- [Set exercise 1]
Copy, word for word, the rows below that list each living thing's ranks from kingdom through scientific name, and leave the pictures out of your answer.

* begin Quoted passage *

“Like life.” That is what the titular object in The Monkey promises. It’s not lifelike, not with its bugging eyes and colorful clothes and drum at its lamp with drumsticks in hand. (Chimpanzees don’t dress like that and play instruments in the wild, after all.) The Monkey is like life because it promises only the unexpected, reliable chaos, laughter followed by pain, and the realization that we have no control over most of what happens in our lives. We only have the ability to choose how we react when something happens.
Well. We also have the choice to turn the key or not, and no one should ever, ever turn the key. The Monkey is the latest genre experience from writer and director Osgood Perkins, most recently famous for helming the staggeringly successful Longlegs of 2024, but known for years as a singular, uncompromising stylist in the horror genre. With horror as his canvas, Perkins paints scenes of dread replete with terrible places and haunting characters that feel like shared hallucinations experienced by audiences. While Perkins’ films are notably often quiet, he knows how to puncture the silence with a blade as sharp as the devil himself.
With The Monkey, longtime fans of the filmmaker will be treated to a Perkins work unlike any other that has preceded it. This master of the subtle conveyance comes out of the shadows with a cartoon hammer in his latest film, and while the writer-director has always had a sense of humor about his work, The Monkey is as much an absurdist comedy as it is a blood-soaked thrill ride following the travails of one cursed family.
The Monkey is based on the 1980 short story of the same name by Stephen King. It follows a man named Hal Shelburn, who is terrorized by a cymbal-banging monkey that rains misfortune down on whoever possesses it. Hal first found the object among his father’s belongings in a storage closet, and after the discovery he started losing loved ones to tragic accidents. Believing the monkey is connected to the catastrophes, Hal throws it in a dry well, but it resurfaces somehow decades later to haunt Hal again. In order to break the curse, Hal teams up with his son to try and dispose of it once and for all.

In celebration of The Monkey, director Osgood Perkins spoke about the writing process, developing the script, finding the right music and time period, behind-the-scenes tales and his upcoming movie Keeper.
The idea for adapting King’s work came to Perkins from James Wan’s Atomic Monster and The Safran Company, which is headed by Peter Safran and has produced various films of Wan’s in The Conjuring universe as well as mega-budget movies like Aquaman and The Suicide Squad. The two parties presented Perkins with the short story and a draft of the script. His interest was piqued, and he agreed to come on and start a screenplay from scratch. After reading through the source material once he didn’t consult with it again. This was meant to be a jumping off point for Perkins, and the producers weren’t interested in a “copy paste” job.

* end Quoted passage *

- [Set exercise 2]
Repeat word for word the part of the piece on The Monkey above, starting with "The Monkey is based" and going on through "and for all.".

* begin Data for processing *

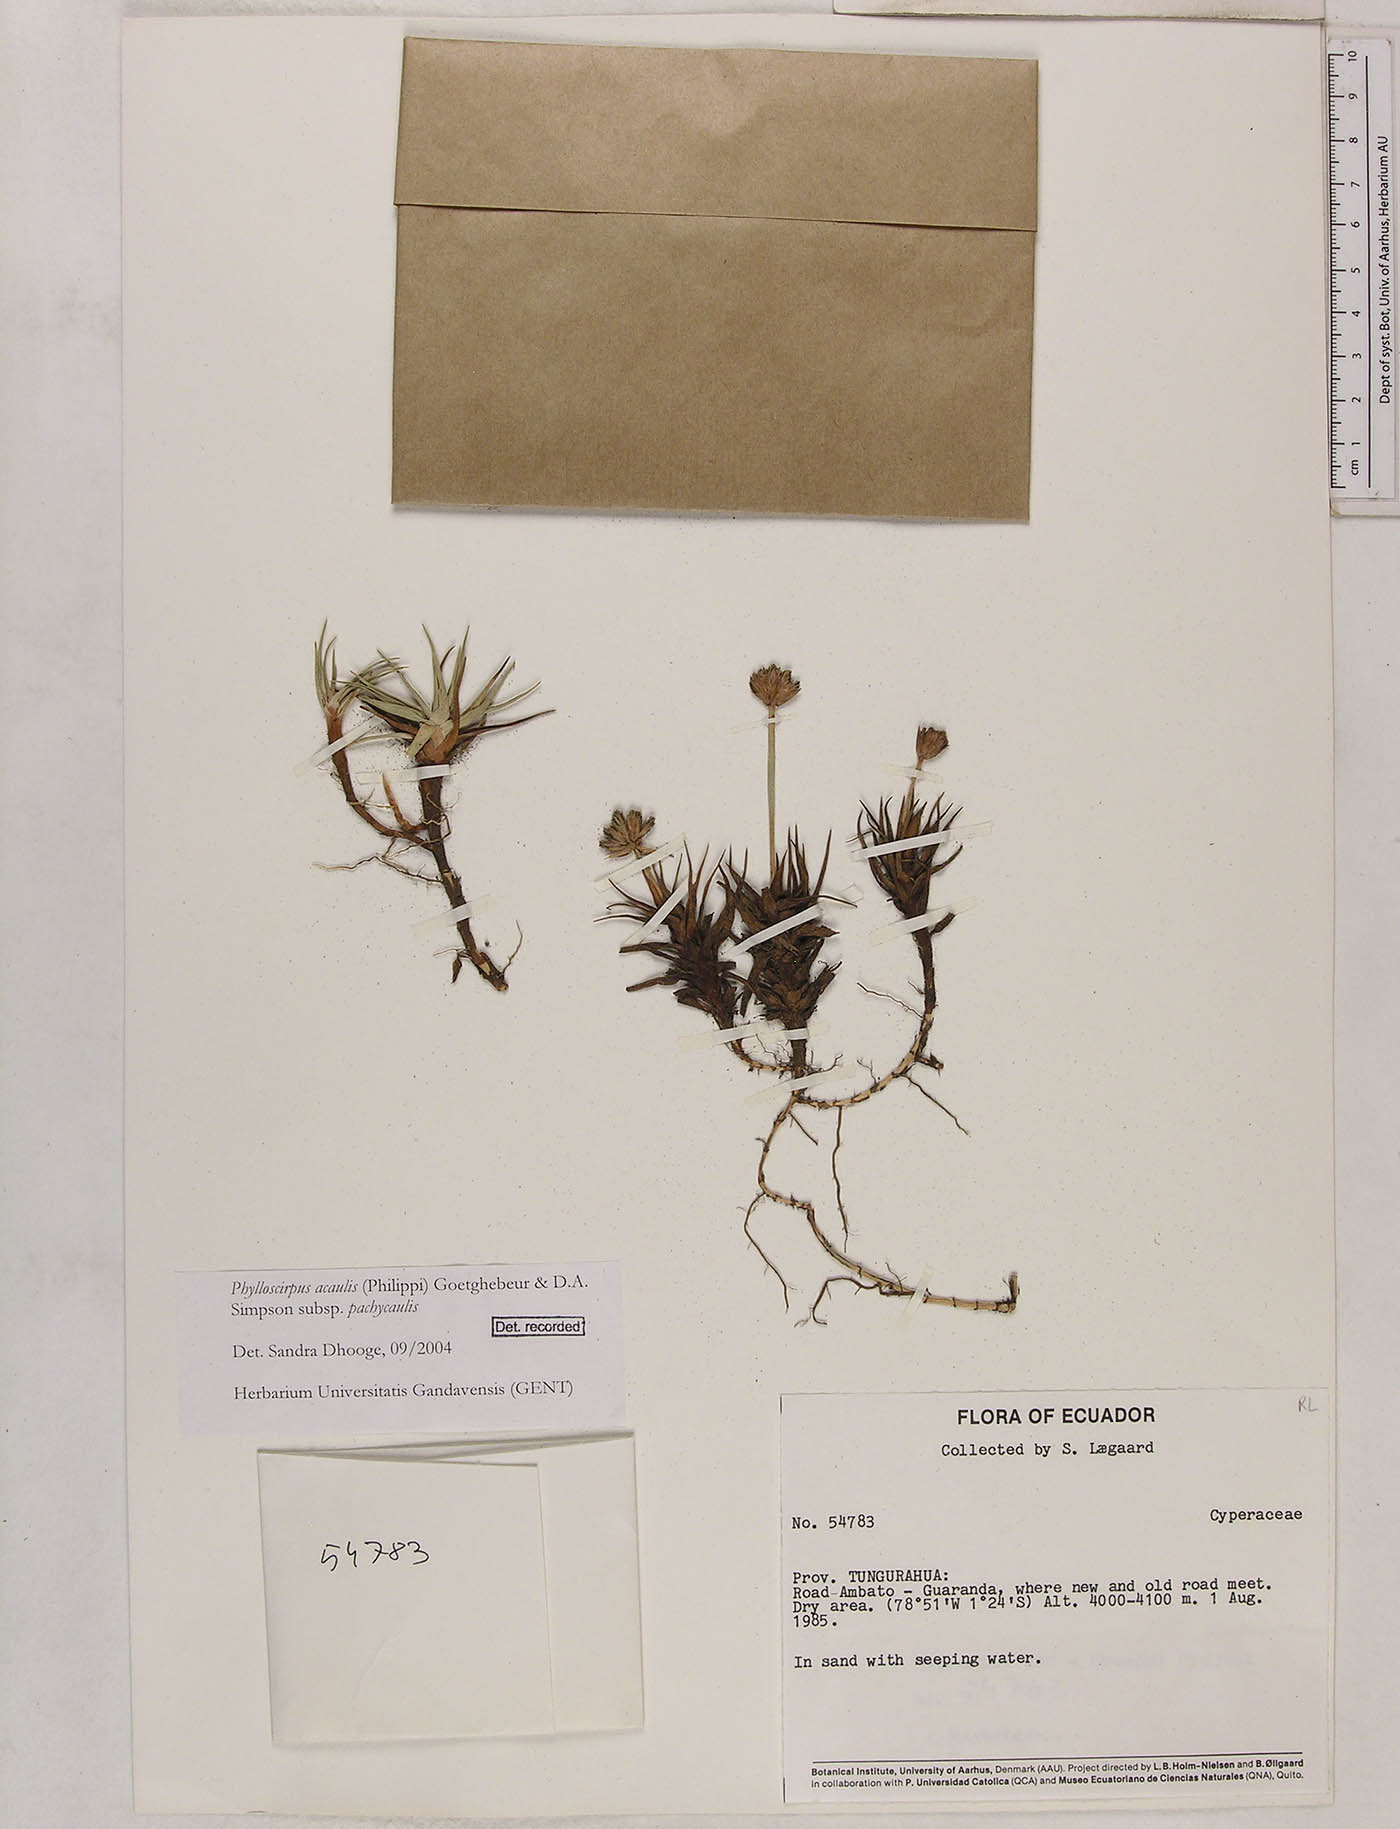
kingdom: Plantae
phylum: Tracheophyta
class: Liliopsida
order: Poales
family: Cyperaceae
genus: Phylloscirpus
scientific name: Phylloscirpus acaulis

* end Data for processing *

- [Final result 1]
kingdom: Plantae
phylum: Tracheophyta
class: Liliopsida
order: Poales
family: Cyperaceae
genus: Phylloscirpus
scientific name: Phylloscirpus acaulis

- [Final result 2]
The Monkey is based on the 1980 short story of the same name by Stephen King. It follows a man named Hal Shelburn, who is terrorized by a cymbal-banging monkey that rains misfortune down on whoever possesses it. Hal first found the object among his father’s belongings in a storage closet, and after the discovery he started losing loved ones to tragic accidents. Believing the monkey is connected to the catastrophes, Hal throws it in a dry well, but it resurfaces somehow decades later to haunt Hal again. In order to break the curse, Hal teams up with his son to try and dispose of it once and for all.